After my two unsuccessful attempts to penetrate the Whitechapel casual ward, I started early, and joined the desolate line before three o’clock in the afternoon. They did not “let in” till six, but at that early hour I was number twenty, while the news had gone forth that only twenty-two were to be admitted. By four o’clock there were thirty-four in line, the last ten hanging on in the slender hope of getting in by some kind of a miracle. Many more came, looked at the line, and went away, wise to the bitter fact that the spike would be “full up.”

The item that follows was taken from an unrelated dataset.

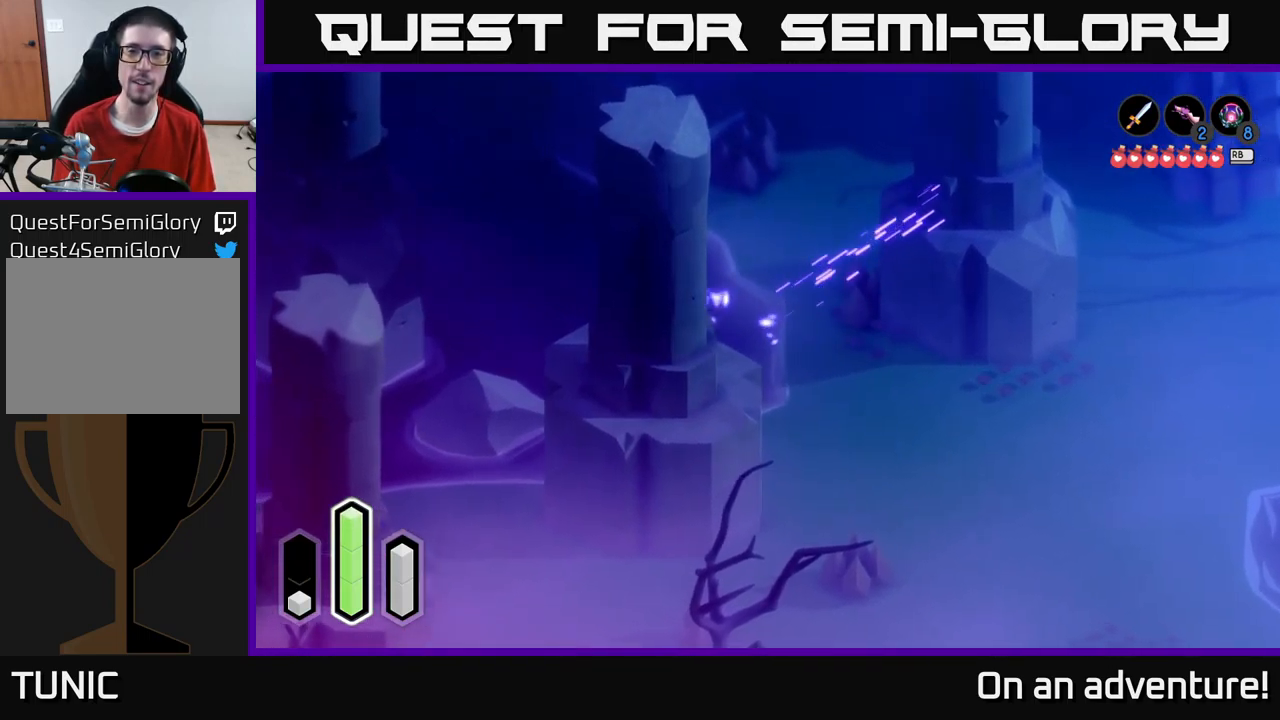
{"buttons": [], "left_stick": "up-right", "right_stick": "center", "events": [[100, "A", "up"], [217, "left_stick", "up"], [450, "left_stick", "up-right"]]}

Conversation was slack at first, standing there, till the man on one side of me and the man on the other side of me discovered that they had been in the smallpox hospital at the same time, though a full house of sixteen hundred patients had prevented their becoming acquainted. But they made up for it, discussing and comparing the more loathsome features of their disease in the most cold-blooded, matter-of-fact way. I learned that the average mortality was one in six, that one of them had been in three months and the other three months and a half, and that they had been “rotten wi’ it.” Whereat my flesh began to creep and crawl, and I asked them how long they had been out. One had been out two weeks, and the other three weeks. Their faces were badly pitted (though each assured the other that this was not so), and further, they showed me in their hands and under the nails the smallpox “seeds” still working out. Nay, one of them worked a seed out for my edification, and pop it went, right out of his flesh into the air. I tried to shrink up smaller inside my clothes, and I registered a fervent though silent hope that it had not popped on me.

In both instances, I found that the smallpox was the cause of their being “on the doss,” which means on the tramp. Both had been working when smitten by the disease, and both had emerged from the hospital “broke,” with the gloomy task before them of hunting for work. So far, they had not found any, and they had come to the spike for a “rest up” after three days and nights on the street.